TASK REQUIREMENTS: Reproduce the items below verbatim, starting at their first line and ending with the line that contains "crop: left 19.159%, top 9.58%, bottom 9.58%", with both of those lines included.

--- BEGIN ---

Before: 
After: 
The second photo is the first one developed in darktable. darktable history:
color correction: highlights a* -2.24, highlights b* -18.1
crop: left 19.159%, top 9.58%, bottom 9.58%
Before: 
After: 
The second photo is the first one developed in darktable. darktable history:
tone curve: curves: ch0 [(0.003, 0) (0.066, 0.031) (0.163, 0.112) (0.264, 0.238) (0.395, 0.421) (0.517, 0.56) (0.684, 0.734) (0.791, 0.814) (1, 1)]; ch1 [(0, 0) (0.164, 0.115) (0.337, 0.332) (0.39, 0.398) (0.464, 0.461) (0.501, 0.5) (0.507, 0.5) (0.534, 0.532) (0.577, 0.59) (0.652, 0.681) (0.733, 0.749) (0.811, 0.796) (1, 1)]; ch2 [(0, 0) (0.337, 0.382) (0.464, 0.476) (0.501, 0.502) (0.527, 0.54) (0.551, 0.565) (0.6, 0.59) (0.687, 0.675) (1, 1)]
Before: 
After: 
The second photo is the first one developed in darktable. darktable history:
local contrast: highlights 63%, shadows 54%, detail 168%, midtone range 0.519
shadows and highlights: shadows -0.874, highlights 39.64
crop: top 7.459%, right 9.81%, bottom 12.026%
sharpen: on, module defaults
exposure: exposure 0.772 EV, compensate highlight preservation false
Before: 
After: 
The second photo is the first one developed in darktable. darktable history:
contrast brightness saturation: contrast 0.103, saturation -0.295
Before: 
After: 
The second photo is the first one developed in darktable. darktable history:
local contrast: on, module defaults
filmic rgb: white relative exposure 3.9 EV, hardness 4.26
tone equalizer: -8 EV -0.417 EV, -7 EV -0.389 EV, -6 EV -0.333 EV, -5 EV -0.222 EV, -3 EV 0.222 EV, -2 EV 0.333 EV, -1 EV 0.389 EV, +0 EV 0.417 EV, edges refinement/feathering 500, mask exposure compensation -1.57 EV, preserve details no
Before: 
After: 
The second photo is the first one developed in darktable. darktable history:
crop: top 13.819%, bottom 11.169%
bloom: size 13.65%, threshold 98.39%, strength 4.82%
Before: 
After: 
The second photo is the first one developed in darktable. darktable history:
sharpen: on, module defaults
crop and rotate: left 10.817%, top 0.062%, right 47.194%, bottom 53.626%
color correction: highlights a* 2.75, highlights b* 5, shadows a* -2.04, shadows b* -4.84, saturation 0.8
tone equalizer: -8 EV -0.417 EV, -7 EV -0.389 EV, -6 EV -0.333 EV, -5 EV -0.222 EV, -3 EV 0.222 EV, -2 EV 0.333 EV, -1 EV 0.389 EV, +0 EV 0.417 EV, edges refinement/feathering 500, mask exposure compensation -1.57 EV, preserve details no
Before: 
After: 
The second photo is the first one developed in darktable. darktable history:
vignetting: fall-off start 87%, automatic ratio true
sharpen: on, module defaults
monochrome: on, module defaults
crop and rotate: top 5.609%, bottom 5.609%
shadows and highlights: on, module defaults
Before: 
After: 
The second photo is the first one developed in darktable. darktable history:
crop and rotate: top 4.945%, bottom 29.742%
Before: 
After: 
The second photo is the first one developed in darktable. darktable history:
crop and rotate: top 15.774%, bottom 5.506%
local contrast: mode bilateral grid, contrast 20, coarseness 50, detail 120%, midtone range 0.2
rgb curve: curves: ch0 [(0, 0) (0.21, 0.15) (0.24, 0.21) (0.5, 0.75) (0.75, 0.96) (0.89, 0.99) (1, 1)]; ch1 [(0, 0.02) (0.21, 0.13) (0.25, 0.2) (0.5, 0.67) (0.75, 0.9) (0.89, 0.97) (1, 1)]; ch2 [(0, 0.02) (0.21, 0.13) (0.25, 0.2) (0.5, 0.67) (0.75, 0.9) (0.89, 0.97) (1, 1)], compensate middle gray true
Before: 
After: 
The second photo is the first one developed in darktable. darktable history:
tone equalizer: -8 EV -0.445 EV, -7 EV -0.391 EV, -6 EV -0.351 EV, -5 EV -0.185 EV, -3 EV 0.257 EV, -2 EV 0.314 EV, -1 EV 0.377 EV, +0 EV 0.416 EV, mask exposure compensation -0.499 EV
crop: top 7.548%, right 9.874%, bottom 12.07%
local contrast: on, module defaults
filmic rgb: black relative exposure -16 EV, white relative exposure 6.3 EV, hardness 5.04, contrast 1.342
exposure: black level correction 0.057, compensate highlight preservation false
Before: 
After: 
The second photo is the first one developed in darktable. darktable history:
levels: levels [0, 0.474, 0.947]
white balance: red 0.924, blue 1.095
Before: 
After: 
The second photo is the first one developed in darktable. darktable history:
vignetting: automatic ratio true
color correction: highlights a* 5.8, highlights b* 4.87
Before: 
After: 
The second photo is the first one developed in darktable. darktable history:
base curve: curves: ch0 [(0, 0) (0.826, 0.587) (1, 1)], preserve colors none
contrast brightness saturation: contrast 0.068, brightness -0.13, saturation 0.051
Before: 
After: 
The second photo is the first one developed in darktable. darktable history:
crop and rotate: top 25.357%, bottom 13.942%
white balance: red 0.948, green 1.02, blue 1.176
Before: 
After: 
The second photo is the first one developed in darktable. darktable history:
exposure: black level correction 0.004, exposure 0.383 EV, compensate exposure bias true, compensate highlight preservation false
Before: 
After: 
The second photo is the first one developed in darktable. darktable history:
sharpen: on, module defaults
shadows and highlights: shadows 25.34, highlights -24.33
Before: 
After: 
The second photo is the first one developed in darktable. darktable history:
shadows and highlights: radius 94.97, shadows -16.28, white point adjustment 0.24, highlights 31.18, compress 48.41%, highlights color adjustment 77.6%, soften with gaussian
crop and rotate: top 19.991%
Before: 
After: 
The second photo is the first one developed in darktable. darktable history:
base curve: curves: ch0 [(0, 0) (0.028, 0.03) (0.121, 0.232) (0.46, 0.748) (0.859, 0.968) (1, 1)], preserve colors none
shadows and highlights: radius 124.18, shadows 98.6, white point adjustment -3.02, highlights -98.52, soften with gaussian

--- END ---

RESULT FOR THIS TASK:
Before: 
After: 
The second photo is the first one developed in darktable. darktable history:
color correction: highlights a* -2.24, highlights b* -18.1
crop: left 19.159%, top 9.58%, bottom 9.58%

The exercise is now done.